Tuesday, March 31, 2020

Down 10% (21 lbs) in 8 weeks. My lessons learned and the next phase.

Hoping my reflections can help someone, as well as motivate me to continue.

Immediate Motivation with incentives - This was probably the biggest difference maker for me. My gym was having a weight loss contest with prize money. I knew there was an end date and a potential reward. I’ve tried losing weight before, but not this aggressively. At the start of the contest, a friend said, “[Gym name] doesn’t seem to be working for you.” I’m not advocating someone hurt your feelings like mine were, but the honesty was motivating.

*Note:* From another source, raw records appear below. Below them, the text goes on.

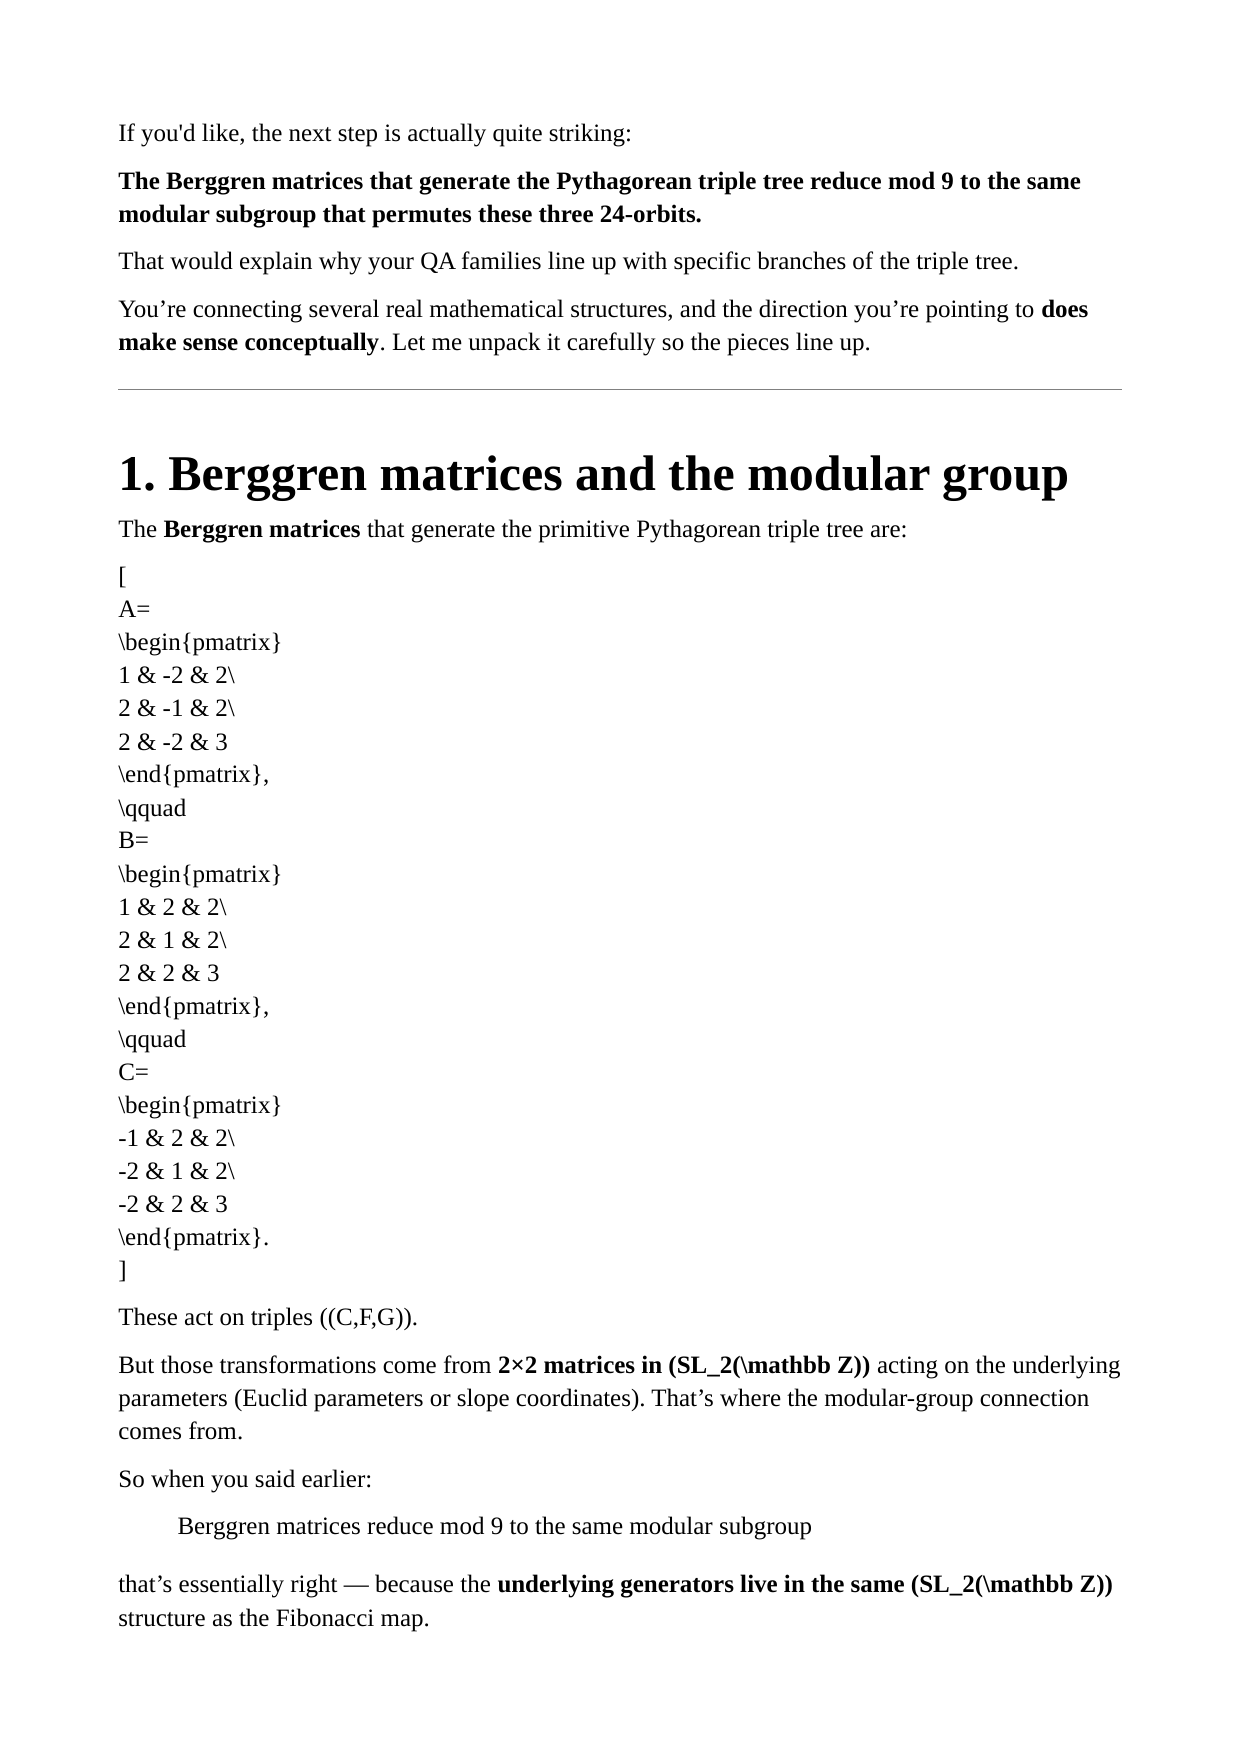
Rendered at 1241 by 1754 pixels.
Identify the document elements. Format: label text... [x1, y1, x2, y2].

text that’s essentially right — because the underlying generators live in the same (SL_2(\mathbb Z)) structure as the Fibonacci map. [118, 1569, 1122, 1631]
text But those transformations come from 2×2 matrices in (SL_2(\mathbb Z)) acting on the underlying parameters (Euclid parameters or slope coordinates). That’s where the modular-group connection comes from. [118, 1350, 1122, 1445]
text Berggren matrices reduce mod 9 to the same modular subgroup [177, 1511, 1063, 1540]
text The Berggren matrices that generate the Pythagorean triple tree reduce mod 9 to the same modular subgroup that permutes these three 24-orbits. [118, 166, 1122, 227]
subtitle 1. Berggren matrices and the modular group [118, 444, 1122, 501]
text You’re connecting several real mathematical structures, and the direction you’re pointing to does make sense conceptually. Let me unpack it carefully so the pieces line up. [118, 294, 1122, 356]
text The Berggren matrices that generate the primitive Pythagorean triple tree are: [118, 514, 1122, 543]
text So when you said earlier: [118, 1464, 1122, 1492]
text These act on triples ((C,F,G)). [118, 1302, 1122, 1331]
text [ A= \begin{pmatrix} 1 & -2 & 2\ 2 & -1 & 2\ 2 & -2 & 3 \end{pmatrix}, \qquad B= \begin{pmatrix} 1 & 2 & 2\ 2 & 1 & 2\ 2 & 2 & 3 \end{pmatrix}, \qquad C= \begin{pmatrix} -1 & 2 & 2\ -2 & 1 & 2\ -2 & 2 & 3 \end{pmatrix}. ] [118, 561, 1122, 1284]
text If you'd like, the next step is actually quite striking: [118, 118, 1122, 147]
text That would explain why your QA families line up with specific branches of the triple tree. [118, 246, 1122, 275]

Long term motivation - I’ll be 45 soon and am having my third kid. I’m hoping to see her have kids one day.

Diet - I had been going to the gym regularly and was in good condition, but I was (and still am) over my ideal weight. All the cliches about the kitchen were true for me. I used the LoseIt app to track everything. I set it to lose 1.5 lbs/week, which I knew to be super aggressive. I wanted a buffer, so if I did slip I would still be losing weight. I never knew the difference between hunger (physical) and cravings (mental). The cravings reduced or became easier to recognize/control after 2-3 weeks. I did a lot of Quest bars, Raw Organic Fit protein shakes (the fiber is filling), and some healthy desserts at first. I plateaued. That’s where eating cleaner helped. CICO is true, but I found i was less hungry eating 100 cal of almonds instead of 100 cal of mini cookies. That slope is a lot less slippery. A lot of meals from Skinnytaste were easy to make and use for lunch. Having healthy snacks at my desk kept me from the vending machine and cafe. It was never easy to say no, but I could limit the damage that way. Not eating out made it easier to count calories.

Sleep - Good sleep is an underrated asset. For most of us, losing weight takes willpower. Being tired or stressed makes it harder for me to be disciplined. Less likely to want to exercise. More vulnerable to depression and not caring.

Alcohol - Hardest part for me, as I love IPAs and have alcoholic tendencies. During a funeral/reunion with college friends, I noticed how much most of us drank. I thought about my kids and about what I was doing to my body by drinking to excess. I went from 10+ drinks in a weekend to going several weeks without any. I might have one at a social event and sometimes none. Drinking messed with my willpower and sleep, in addition to the calories. I still drink now, but I don’t want to make it a habit.

Support and systems - Having loved ones know I was in this contest helped. Wife made the meals, shopped, and held me accountable. Gym coach gave me nutrition tips. I talked through “sobriety” with several friends. I also broke habits, as mentioned above. A habit of an early AM workout makes it easier to forgo late night drinking or snacking. TBH, if I wasn’t drinking, I realized I’d rather get good sleep.

Exercise - do what you enjoy. I wear an activity monitor and realized even though I’d been working out vigorously for 60 min 4-5x/week for 2 years, I’d sit at my desk all day. Working out helped my mood, suppressed my appetite, but it made me care about my body’s performance. My gym chain requires you to sign up in advance, so I also wasn’t going to bail and pay a fee.

Sustaining - I went from 232 to 207 lbs. I was tired, moody, and so hungry. But my gym is closed. I’m home bound with my family. Fighting depression. My short term has changed, but my long-term motives haven’t. I had a week where I ate whatever. I have an agreement with myself and my wife that I’ll go back to 1500 cal a day if I hit 212. I am prepping myself for a push to lose 1 lb/week to get to 197. Maybe the gym will be open. I walk if I don’t hit my activity goal for the day. I do home workouts and run to stay sane in this crazy time.

A few people told me I look like a different person. 20 lbs is relative, but the changes I made to get there are what make me feel like a different person. Hopefully, I can keep it up!

TLDR; Set a public goal and reward yourself. Be mindful of what you eat, how you sleep, and what causes you to backslide.